翻译：基于二次优化退火的因子分解机用于RNA逆折叠及二进制整数编码与核苷酸分配评估

Shuta Kikuchi,Shu Tanaka

from arxiv, 17 pages, 10 figures

The RNA inverse folding problem aims to identify nucleotide sequences that preferentially adopt a given target secondary structure. While various heuristic and machine learning-based approaches have been proposed, many require a large number of sequence evaluations, which limits their applicability when experimental validation is costly. We propose a method to solve the problem using a factorization machine with quadratic-optimization annealing (FMQA). FMQA is a discrete black-box optimization method reported to obtain high-quality solutions with a limited number of evaluations. Applying FMQA to the problem requires converting nucleotides into binary variables. However, the influence of integer-to-nucleotide assignments and binary-integer encoding on the performance of FMQA has not been thoroughly investigated, even though such choices determine the structure of the surrogate model and the search landscape, and thus can directly affect solution quality. Therefore, this study aims both to establish a novel FMQA framework for RNA inverse folding and to analyze the effects of these assignments and encoding methods. We evaluated all 24 possible assignments of the four nucleotides to the ordered integers (0-3), in combination with four binary-integer encoding methods.

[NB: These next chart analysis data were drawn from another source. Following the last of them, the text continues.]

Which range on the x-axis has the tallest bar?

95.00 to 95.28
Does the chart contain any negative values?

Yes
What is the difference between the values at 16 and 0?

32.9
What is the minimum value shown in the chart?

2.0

Our results demonstrated that one-hot and domain-wall encodings outperform binary and unary encodings in terms of the normalized ensemble defect value. In domain-wall encoding, nucleotides assigned to the boundary integers (0 and 3) appeared with higher frequency. In the RNA inverse folding problem, assigning guanine and cytosine to these boundary integers promoted their enrichment in stem regions, which led to more thermodynamically stable secondary structures than those obtained with one-hot encoding.

翻译：RNA逆折叠问题旨在识别优先采用给定目标二级结构的核苷酸序列。尽管已提出多种启发式和基于机器学习的方法，但许多方法需要大量序列评估，这在实验验证成本高昂时限制了其适用性。我们提出了一种使用基于二次优化退火的因子分解机（FMQA）解决该问题的方法。FMQA是一种离散黑盒优化方法，据报道能在有限评估次数内获得高质量解。将FMQA应用于该问题需要将核苷酸转换为二进制变量。然而，整数到核苷酸的分配方案以及二进制整数编码对FMQA性能的影响尚未得到深入研究，尽管这些选择决定了代理模型的结构和搜索空间，从而直接影响解的质量。因此，本研究旨在建立一个用于RNA逆折叠的新型FMQA框架，并分析这些分配和编码方法的影响。我们评估了四种核苷酸与有序整数（0-3）之间所有24种可能的分配方案，并结合了四种二进制整数编码方法。结果表明，在归一化集合缺陷值方面，独热编码和畴壁编码优于二进制编码和一元编码。在畴壁编码中，分配给边界整数（0和3）的核苷酸出现频率更高。在RNA逆折叠问题中，将鸟嘌呤和胞嘧啶分配给这些边界整数促进了它们在茎区的富集，从而获得了比独热编码更热力学稳定的二级结构。